Two Poems

Thomas Leonard Shaw

Reimagining Icarus’s Flight in Reverse
(for Jaya)

What fabrications they are, mothers.
Scarecrows, wax dolls for us to stick pins
into, crude diagrams. We deny them an
existence of their own, we make them up to
suit ourselves — our own hungers, our own
wishes, our own deficiencies

– Margaret Atwood, The Blind Assassin

I.
What if Icarus fell first into fire
               before the plunge to water. Premature
always it seems, glimmering to freedom,

             the burst                   of feathery lightness before
             ascent. Here Icarus happens
                          the sun, burning seams,

taking shape, melting in the tenderness of fire. Here consequence
            reverses, desire immolates what is left of a body
                            breaking free into a soul that desires

to be the closest to light it has ever felt. Thus the sacrifice
                is a body turning wax tendons and ligaments into
droplets plummeting, swallowed by never ending ocean. What ends

                the departure but a body sinking and returning
to the unquenchable bottom. Here we reimagine possibilities,
             but perhaps this is a legend unskinned until Icarus finally becomes

real.

II.

Here free           fall. Skin sputter
feather             flutter. Drift, sway
on                   long winds.      Icarus
forgoes the grip as wings                   disappear

into blue.              Ocean awaits as sculpture’s

fingers                    ready to press and pry
heated wax,           or skin peeled away until
what remains is the glory of the inner                   self.

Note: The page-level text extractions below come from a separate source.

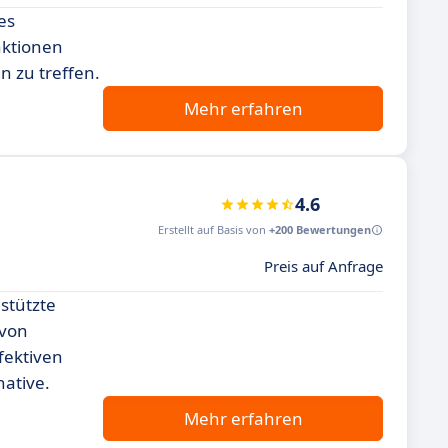
es
nktionen
n zu treffen.
Mehr erfahren
4.6
Erstellt auf Basis von
+200 Bewertungen
Preis auf Anfrage
stützte
 von
fektiven
native.
Mehr erfahren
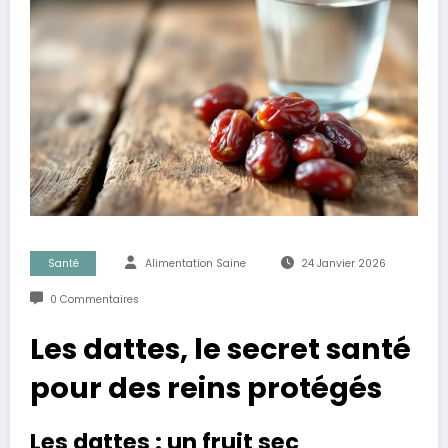
Santé
Alimentation Saine
24 Janvier 2026
0 Commentaires
Les dattes, le secret santé
pour des reins protégés
Les dattes : un fruit sec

And when whipped                         by air
             turned, twisted around the fulcrum
of a body defecting to                  gravity, Icarus will
understand the transience             the transformation

that is necessary to understanding freedom. Here               he
cleaves to something, a name   melting into            the greater

namelessness. A defiance of limits that can only be uttered
by one

                                  who falls

                                                                 to a grace

                                                                                       no one else can take.

III.

First recovered are hands parting
through water’s foam skin, or water

              giving way to flight that seethes arrival
              as ocean churning around displacement

                              of a body spat from the sky, but never grace
                             and never its promised lands. Rather finger

                                             squeeze and leg kick give way to fists unclenching,
                                             a torso embraced. What erases from Icarus

                                             is all mention of a former name. Setting aside legacy
                                             of a father’s invention and the dooming promises

                                                              of freedom. But perhaps the desire of immolation,
                                                              suffering turned giving way to a body carving

                                                                            out oceans. Here Icarus attains peace
                                                                            in the aftermath of flight, what remains – a body

reclaiming escape of a skin into relinquishment.
Now claims Icarus water in place of a body.

 

When a Child Questions Life


Hizonos dios, y maravillamos nos


Your mother swore life begins
              With a kick, or violence
against the flesh that embraces

a thumb beginning to form, a heart
beating against its binding, a ribcage
growing ready to               break

once you are pulled into the world. To say
then is that the miracle is violence,
the sudden expulsion outside

until you feel                light drape
over skin, over the knee that professes
kneeling as a worthy sacrifice for                     One

whose mercy you will not quite understand
until you are older, until skin rips apart, until
the first time you learn to ask a question

Why do callouses take shape why does                    violence
take all that you love. Why am I alive
and why am I here now?

Here you shall pray for mercy and realize,
you are                 tethered to suffering
through the virtue of a voice unable to ask consent.